More obviously, the attacks on contraception mandates in the Affordable Health Care act are a central nervous system twitch from the old guard of masculinity that cannot abide the idea of women, or men, having sex for fun or love, or any purpose other than procreation. This after we have been doing just that for two generations. This after spending billions of dollars to create Viagra so that Baby Boomer men can keep having sex for fun. And when we watch these defenders of tradition, we can see how seethingly angry they have been all this time. In the symbol of Sandra Fluke, we have all been called sluts (again) because we have and like to act on our sexual energies. And again, our own private sexuality has been the public subject of rather unkind male fantasies and a desire to consume our sexuality as fair exchange for contraceptive medication. Women know all too well this kind of sexual extortion. And we have seen women protesting and responding to these attacks on our sovereign personhood, and we have seen precious few men at our sides.

I will spare us a discussion of rape culture, the rape jokes that about on Facebook, the recent blow-up over Jason Tosh, and all of that, street harassment, and so forth. It will just take too damn long. But, I will say that all of that is a sign of just how badly the masculine and its gaze want to hang to their position as The Boss. Rape culture goes hand in glove with recent policy reversals made by cultural conservatives in state and federal legislatures. We do not see lots of men telling other men to cut this shit out and change their attitude. A few, but not a lot.

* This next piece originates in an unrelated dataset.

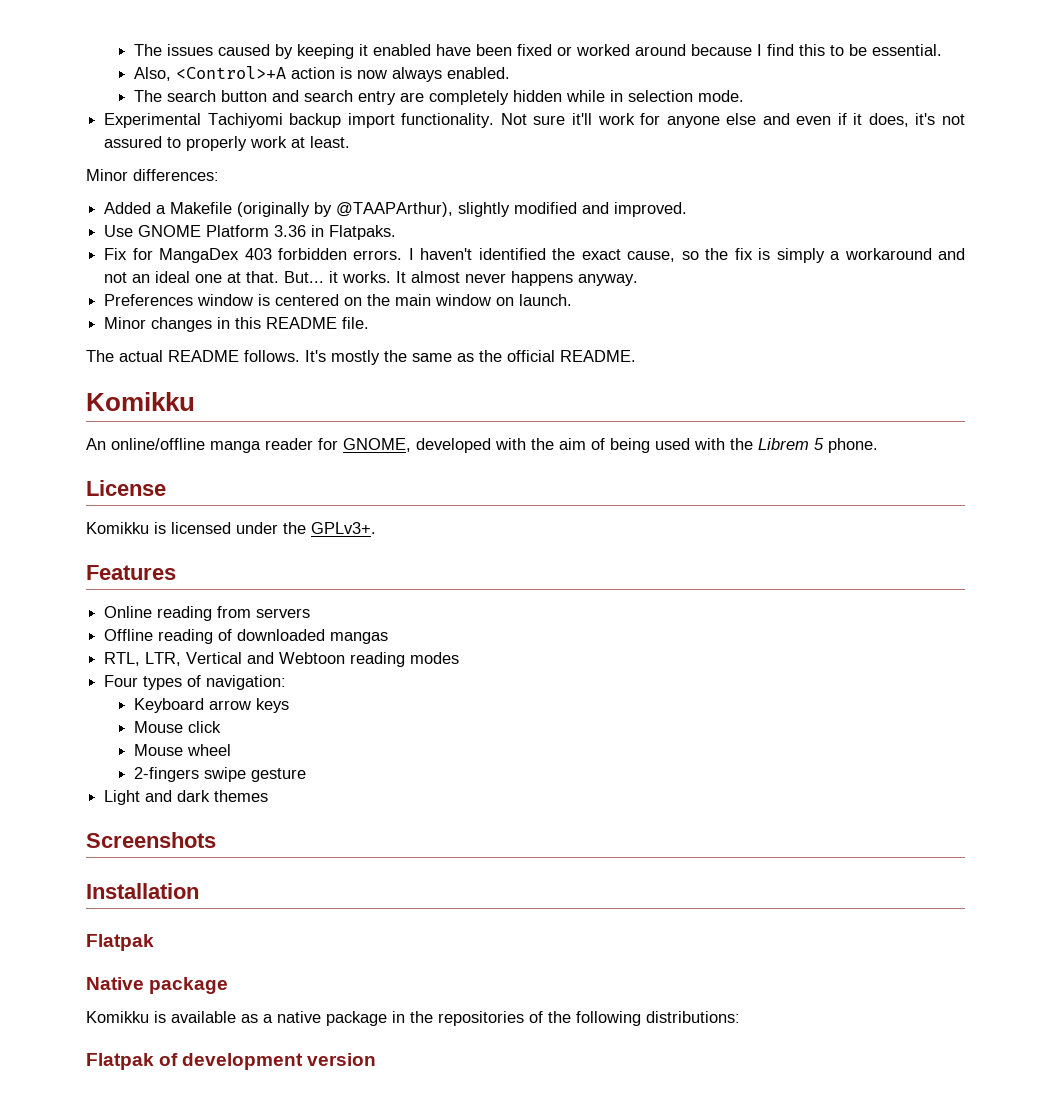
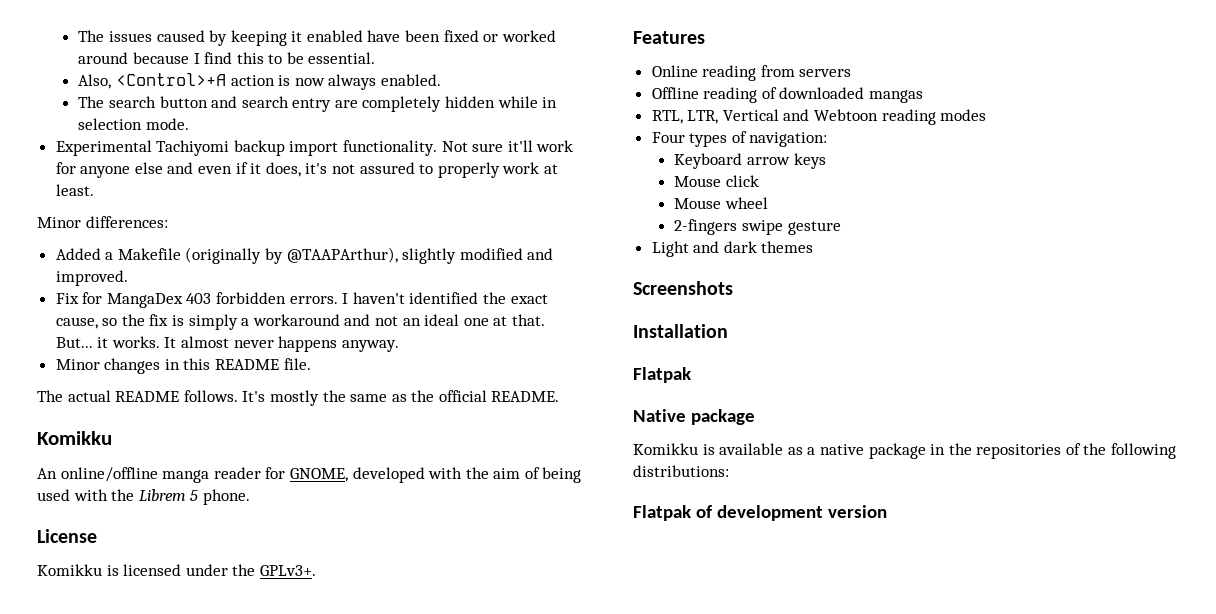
[104,225,397,240] // Use GNOME Platform 3.36 in Flatpaks. -> (128, 278) none
[104,294,573,306] // Preferences window is centered on the main window on launch. -> (399, 346) none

This all has a very real impact on women. We feel the male gaze too, and we feel its anger and its danger, the threat in it, the deep-seething desire to get us girls back under control. We also know that our culture and our economy have changed so much that this mean desire is totally impossible to satisfy, so we have to live within that threatening panoramic male gaze.We remember what has been done to us before, the stones, the fires, the beatings. We know that these stones and beatings and fires are, right now, raining down on and destroying the lives and bodies of our sisters around the globe. We really do know what you are capable of.

And we know that you (many, most of you) are not standing with us, are not holding up placards, are not raising a ruckus, are not getting arrested with us. You do not have our backs. (Now, some of you do--you're home with the kids while we're at the demonstration, or you are at the demonstration, gods bless you.) The men who feel the way Marche does are the men who are not with us, who don't quite love us, who are not at the demonstrations and have not done the hard work of critiquing their own relationships with masculinity and with women in this new world. And so, yeah, we hold you in contempt.

No shit.

The tension running underneath Marche's essay and responses to it is the same tension in the apocryphal story about a professor who asked the men and women in class what they most feared from each other. The men said they most feared women laughing at them. The women said they most feared men killing them.

I can live through a bit of chagrin.

And that, well that is why a particular cadre of men might be sensing some contempt in the female gaze right about now. But, I tell you, that gaze can also shower you with admiration and gratitude and love and desire. All depends on what you do next. On whether you have the courage to question your subject position and get our backs. Because just being a boy and breathing does not suffice anymore.